The situation: Our team of developers and testers is transitioning from ClearCase to git, in some pioneering fashion. While experience with git is limited there is some familiarity with Linux, cygwin and msys; nobody is afraid of the command line, and people were generally not very happy with ClearCase (although, of course, there was a functioning workflow). We have the not-so-uncommon setup of a central remote repository which the team members use for exchanging their contributions.
One of the major differences between git and Clearcase is that git stores versions of the entire source tree, while (base) ClearCase famously focuses on single files and directories.
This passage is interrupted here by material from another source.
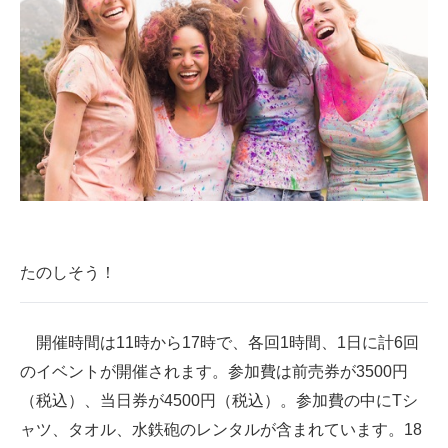
たのしそう！
開催時間は11時から17時で、各回1時間、1日に計6回
のイベントが開催されます。参加費は前売券が3500円
（税込）、当日券が4500円（税込）。参加費の中にTシ
ャツ、タオル、水鉄砲のレンタルが含まれています。18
In ClearCase a history of the whole source tree (the sequence of check-in operations) is practically impossible to obtain, while it is a simple and often-issued git log
in git.
As indicated in the title, one of the roles for a version control system is backup. I don't want to lose more than a day or so of work in a disk crash (1), so I check in/push about daily, even incomplete work. With ClearCase the second role, "publishing", is in our workflow realized by labeling. The "lowest quality label" is a moving label which a developer places on the file versions which as a set are in some working condition. Other team members see only labeled versions (except for what they work on). Checking in often was not a problem with this ClearCase workflow. Other developers would only be confronted with it when they looked into a file history or file version tree. It would not affect their work.
With git, frequent commits, especially of immature code, are a nuisance which is usually avoided by local rebasing before pushing or merging. Unfortunately this remedy is not available after a push: I cannot rebase published history (the server does not even allow force pushes). But I must push frequently for backup. This conundrum exists even though I work on a feature branch, because pushing to a shared repo amounts to a sort of "publishing" even before the feature branch is officially "published" by merging it back into master. After that merge, all of the "dirty" commit history is polluting master.
Thus my wish, and the team's requirement, to produce a legible, meaningful publishing history collides with the need to regularily backup my work. This was less an issue in ClearCase because the history steps are mostly hidden, and there is no overall archive history which is incremented by every single commit to a file (which is actually a problem, of course).
How do other people handle this? I could probably have a second, private remote repo somewhere on a network share (which would also allow force pushes) just for backup purposes, and then publish to the team repo only after rebasing and polishing. But I have never heard of such a workflow, and it seems cumbersome.
Is it simply that most people do not backup that often (say, only every week or so)? Is that acceptable?
(1) And of course my local repo resides on the same disk as the working tree.